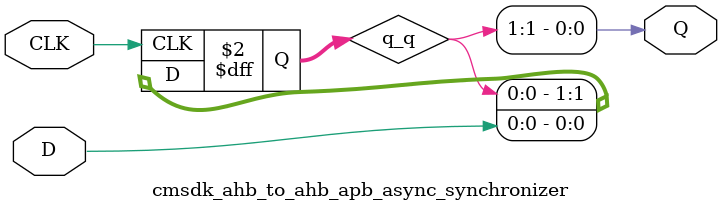
<source format=v>


// Standard double flop logic value synchronizer.

module cmsdk_ahb_to_ahb_apb_async_synchronizer (
      input  wire CLK,
      input  wire D,
      output wire Q
   );

   reg [1:0] q_q;

   always @(posedge CLK)
      q_q <= {q_q[0], D};

   assign Q = q_q[1];

endmodule

// ----------------------------------------------------------------------------
// EOF
// ----------------------------------------------------------------------------

</source>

- - -

* Task statement: Copy out the entries verbatim, but skip every picture.

* Written response:
<source format=v>


// Standard double flop logic value synchronizer.

module cmsdk_ahb_to_ahb_apb_async_synchronizer (
      input  wire CLK,
      input  wire D,
      output wire Q
   );

   reg [1:0] q_q;

   always @(posedge CLK)
      q_q <= {q_q[0], D};

   assign Q = q_q[1];

endmodule

// ----------------------------------------------------------------------------
// EOF
// ----------------------------------------------------------------------------

</source>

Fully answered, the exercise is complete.